Friday

Blind Dreaming...

Life is full of trials. Sometimes walking through the East Village I feel like the bricks talk to me with their grafittied messages. I am learning alot about documentary film-making and about NYC. A wonderful motivational speaker Randy Palusch (find him on you tube), who since died of pancreatic cancer said in his final lecture: "Experience is what you get when you get what you don't want". In many ways studying film in NYC has been quite an 'experience'. My cinematographer teacher and Academy award winning documentarian stated: "finding a documentary story is like falling in love, when you find it you know it's meant for you". There have been alot of analogies made between making documentaries and finding a partner. They refer to the inital stages of finding your subject as 'dating'. I have most certainly become the dating queen in NYC, in a metaphorical way I mean. I have used all the tricks, I've tried the cold call, the playing hard to get, the 'I'm not so interested anyway', I feel myself regressing into an adolescent version of myself. 

As for my classmates, we have watched each other fall to pieces, rise with ecstasy at a return phone call from a potential subject, turn pale with disappointment as the playback footage is no good, fall into a state of depression at the rejection by a film subject. All the emotions of love playing out daily in the classroom. Joy, Sadness, Disappointment, Hope, Faith, Confusion, Jealousy...a cocktail of life in such a short time. It makes me think alot about the Buddhist idea of non-attachment. The way our moods and emotions are so pinned to external events. The way a face can transform from hopelessness to triumph in a single phone call. 

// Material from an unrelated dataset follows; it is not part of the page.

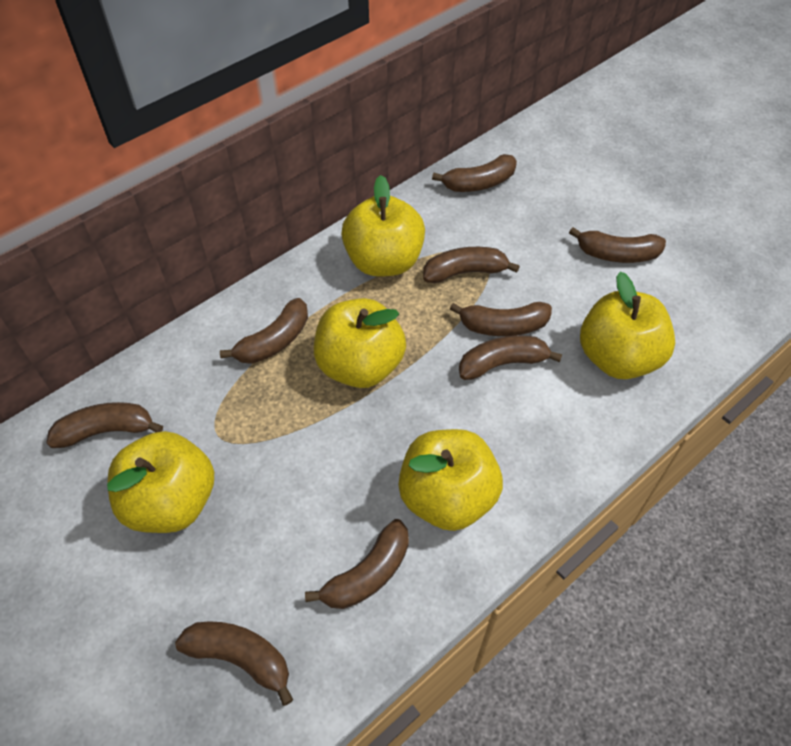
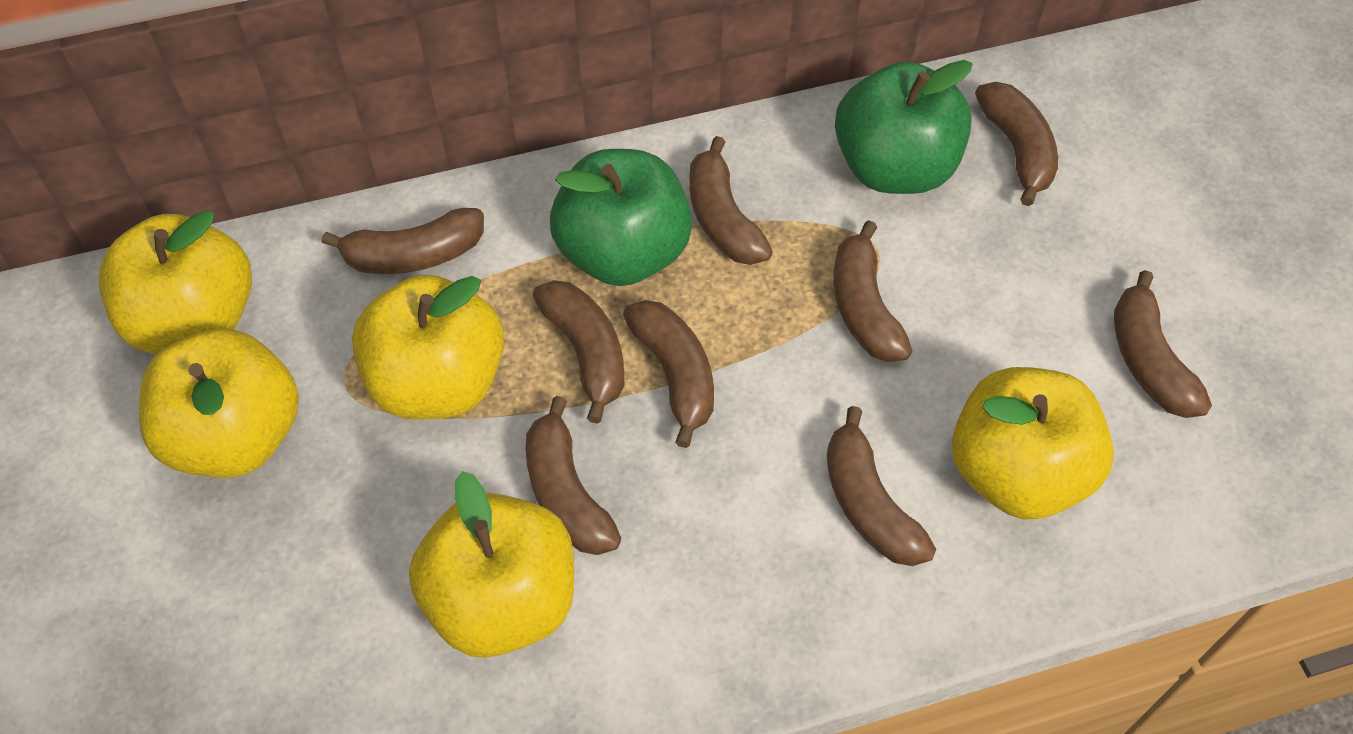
green apple: none = 0 -> [550,149,692,286] [835,60,972,194] = 2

On my way home from school I built up the courage to enter a psychic shop and ask if they would be interested in taking part in a documentary film.  I hoped the lady wouldn't tell me something that I didn't care to know. The middle-age lady psychic was sitting bored in her chair as I entered her decadent 'office'. Her face brightened with excitement at a prospective client. "I am wondering whether you would be interested in taking part in a documentary film about psychics in NYC? It would involve an interview and the filming of one of your readings?" I asked innocently. She looked at me with a completely genuine face and replied that she charges between nine-hundred and one thousand dollars to be interviewed. I thanked her politely and quickly made a run for it before she could glean anything about my next few months left in NYC. I'd prefer to live in hope than be disheartened with bad news. It would have been helpful if she could have at least given me a clue about where to go to find a film subject. 

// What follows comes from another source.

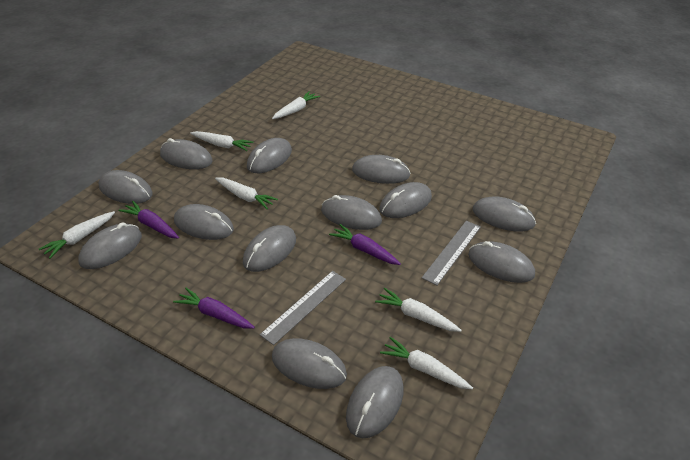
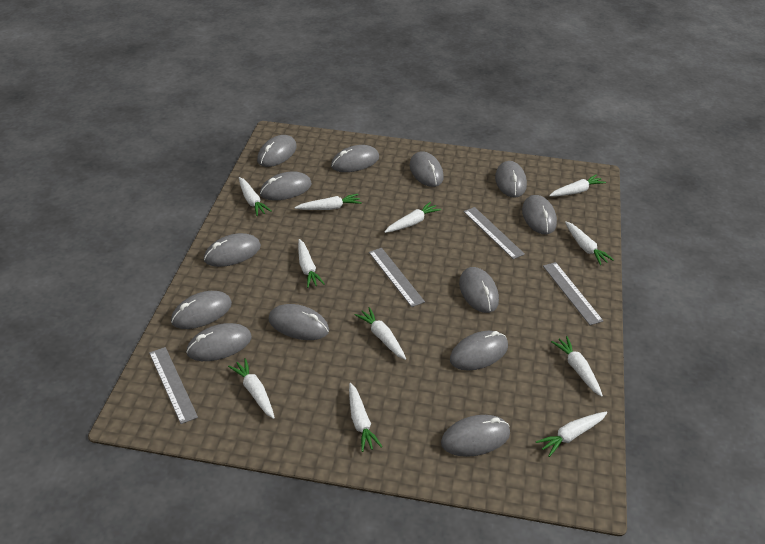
grey ruler: [260,271,346,345] [422,221,481,285] = 2 -> [149,347,198,424] [369,248,425,307] [463,207,525,259] [543,262,603,325] = 4
purple carrot: [119,201,179,239] [173,288,255,329] [329,224,401,265] = 3 -> none = 0
white carrot: [39,211,115,258] [190,131,254,151] [215,177,278,210] [272,91,320,119] [375,288,462,332] [380,337,473,389] = 6 -> [228,358,275,419] [239,177,272,216] [295,194,362,210] [298,239,325,288] [349,383,382,452] [354,307,406,360] [385,202,441,233] [536,411,607,457] [549,174,606,196] [551,336,603,397] [565,221,614,265] = 11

I decided it was time to reacquaint myself with an old friend. Frank Senior and I met at his newstand on 5th avenue and 42nd street when the air was still balmy in NYC. Our meeting had resulted from a random, 'cold email', from one end of the world to another. I had sent an email to a blind association in NYC enquiring whether anyone would be interested in taking part in a documentary film. Frank responded with enthusiasm and when I arrived in NYC we met for a drink and a chat. 

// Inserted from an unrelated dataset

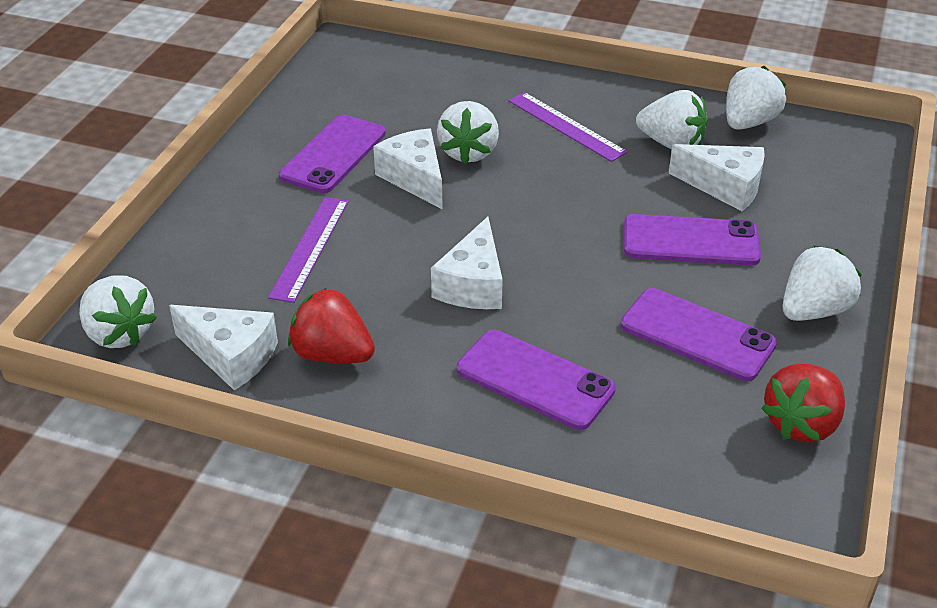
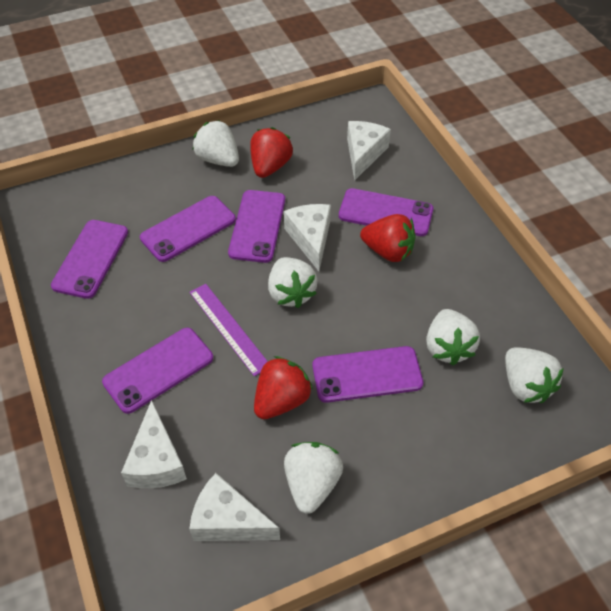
purple phone: [279,115,386,193] [457,330,616,430] [620,288,777,381] [624,214,761,266] = 4 -> [51,220,128,299] [102,328,213,414] [140,196,236,262] [228,190,285,263] [312,346,423,403] [339,188,433,236] = 6
purple ruler: [268,197,349,303] [508,92,628,162] = 2 -> [189,284,268,377] = 1
red strawberry: [288,288,375,363] [761,364,845,443] = 2 -> [250,127,293,178] [254,356,313,419] [360,214,416,262] = 3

Frank grew up in the Harlem projects and was blind from birth, a result of a premature labour and hypoxia to the optic nerve. We met on the corner of the street where he was standing with his reflective ray bans and white stick. "Are you Frank?" I wanted to confirm that he was actually blind.  "Yeh, that's me", he responded in a baritone voice. "Do ya mind if I just hold your arm here it's a hellova lot easier than this stick!". Before we'd even started a conversation I found myself leading a blind man, intimately arm in arm down fifth avenue in search of a place to drink.

I learned alot about Frank and our 'date' went quite well. I learned about the recent death of his german shepard guide dog of six years, the benefits and disadvantages of the stick, how to survive in the subway as a blind man and what it means to be blind and black in NYC. He said if someone offered him a million bucks or his sight he would take the million bucks. "This is who I am now, if you'd asked me that when I was 30 I would have answered differently". Frank invited me to a jazz club downtown where he was making a guest appearance that night. We walked from 42nd to 12th st in the West village, my arm tensely hooked into his as I tried my best to be a good guide. A real case of the blind leading the blind in NYC. In some ways it's like calling an 'ex' but I'm hoping Frank might be interested in being my new 'boyfriend'.